I was hanging out today waiting for someone in their garden, watching as a huge number of bumblebees were taking nectar from some plants. I'm a big fan of bumblebees because of my photographic past with them (and the fact that they don't care if you pet their fuzzy bodies while they're gathering) and so I was watching them pretty closely.
At one point I watched as a bee pulled another one off of a flower, weird. Then I saw what looked like bee sex. (One bee climbed on top of the other, which I've never seen them do before. It seemed like they were mating, only, as my wife pointed out when I recounted this story, that's not how bees reproduce.
So I've been reading up online (mostly Wikipedia) and I don't know what was going on there, but I did find some amazing things. And I'm totally blown away by bees.
The queen bee determines if she's going to make a male or female. All bee eggs hatch regardless of fertilization. The queen, through a process completely not understood, cotrols which eggs receive sperm. Unfertilized eggs=male=drones. Fertilized=workers=female.
Virgin Queens is the term for a bee that's being raised to be a queen bee. It's created when the workers feed it only royal jelly during (which is secreted from the head of the bees) during development from larvae and no honey. Virgin Queens are produced when the hive needs to replace the queen. (That's right, the things sense when the queen is dying, and build a new one.)

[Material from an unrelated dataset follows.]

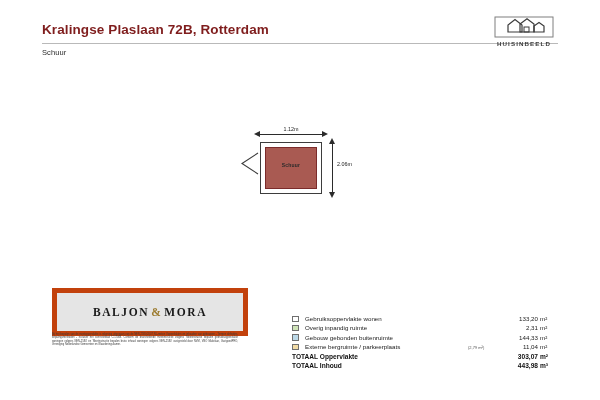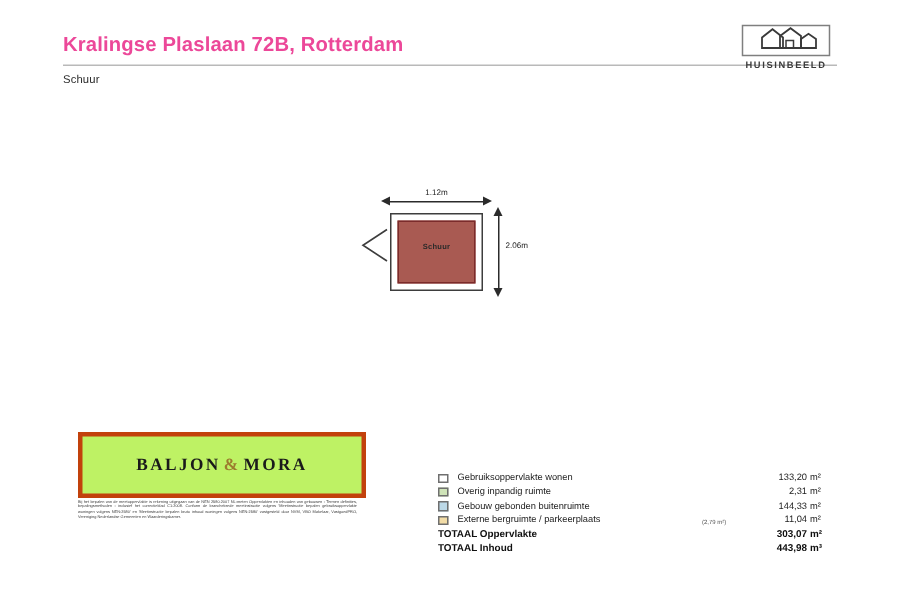"Kralingse Plaslaan 72B, Rotterdam" .title { color: #ec4899 -> #7f1d1d }
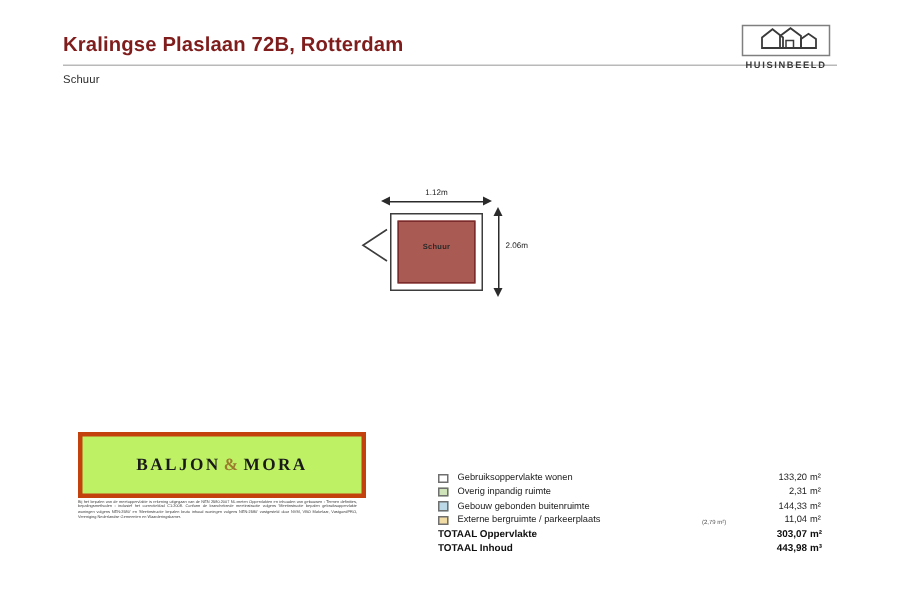"BALJON & MORA" .agency-box { background: #bef264 -> #e5e5e5; border: 3px solid #c2410c -> 5px solid #c2410c }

Drone bees have bigger eyes than the females, that's because sex occurs in flight and so they need to be able to see better as they're, uh, steering.
A colony of honeybees can be—ready for this?—40,000 members strong. They can fly miles for food (up to 14 kilometers). Which means that the bees I saw today in Tarrytown in theory could be the bees that hang out in our yard. Unreal.
A swarm of bees occurs when they're looking for a new place to make a hive. If a location doesn't pan out, they usually travel a bunch of miles and look around again. In the meantime, they'll sleep hanging in clusters from under trees or roofs.
Hive temps stay consistent despite outside temperatures. Get this from Wikipedia
All bees, when they sense the hive's temperature deviating from proper limits, either generate heat by shivering, or exhaust heat by moving air with their wings.
Oh my god.
And it just gets better and better. I found out today that bees and ants all evolved from wasps, and bees evolved parallel to the development of the flower. That means that bees helped create flowers. Not just help create flowers now, they helped invent them.
Emerging queens make a noise called "piping" that can be heard clearly from outside a hive, and it's either G sharp or A natural.
The smallest bee is only a few millimeters long, the largest are up to 1.5 inches.
If you're interested, the Wikipedia articles are fascinating.